Eugene P. Foley | |
Office: | 5th Administrator of the Small Business Administration |
President: | John F. Kennedy Lyndon B. Johnson |
Term Start: | August 8, 1963 |
Term End: | September 10, 1965 |
Predecessor: | John E. Horne |
Successor: | Bernard L. Boutin |
Birth Date: | 22 November 1928 |
Birth Place: | Wabasha, Minnesota, United States |
Death Place: | Whitefish, Montana, United States |
Party: | Democratic |
Eugene Patrick Foley (November 22, 1928 – December 30, 2015) was an American political strategist who served as Administrator of the Small Business Administration from 1963 to 1965.[1] He left to become the Assistant Secretary of Commerce in charge of the Economic Development Administration in October 1965 [2] for a year[3] before leaving government.[4] His work at the EDA was covered in books such as "Oakland's Not for Burning" 1968 by Amory Bradford and he wrote of it in "The Achieving Ghetto" (1968).

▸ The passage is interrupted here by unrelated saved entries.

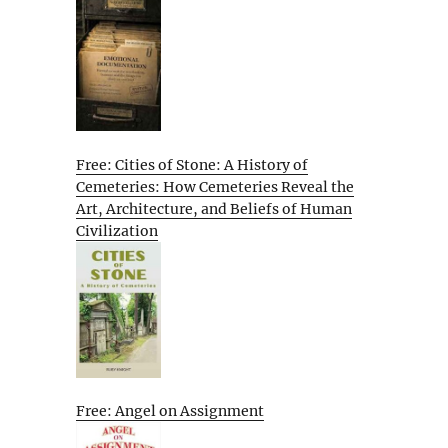
Free: Cities of Stone: A History of
Cemeteries: How Cemeteries Reveal the
Art, Architecture, and Beliefs of Human
Civilization
Free: Angel on Assignment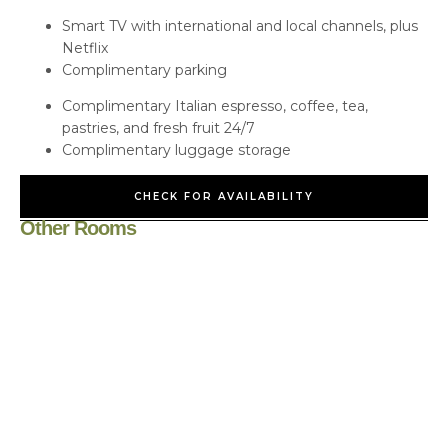
Smart TV with international and local channels, plus
Netflix
Complimentary parking
Complimentary Italian espresso, coffee, tea,
pastries, and fresh fruit 24/7
Complimentary luggage storage
CHECK FOR AVAILABILITY
Other Rooms
Cottage/Villa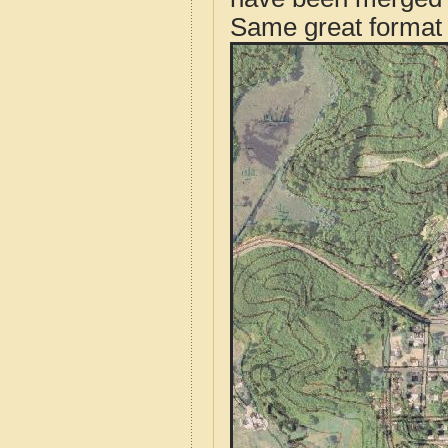
Same great format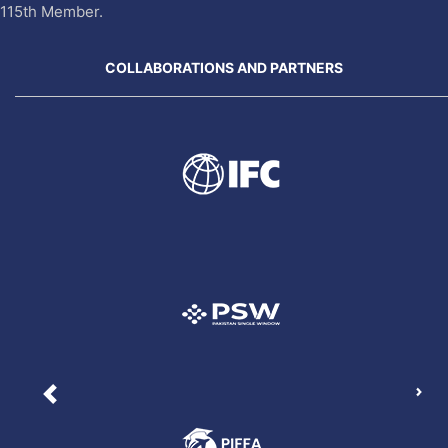
115th Member.
COLLABORATIONS AND PARTNERS
Nex
Previous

On leaving the EDA in 1966 he said "because I could see the way the wind was blowing. Commerce was cracking down on EDA--the White House had decided that EDA should not be spending money in cities. Vietnam was eating everything up."[5]
Foley ran for the United States House of Representatives seat for as a Democratic-Farmer-Labor candidate in 1958, but lost to Al Quie.[6]
He died of natural causes on December 30, 2015, in Whitefish, Montana at age 87.[7]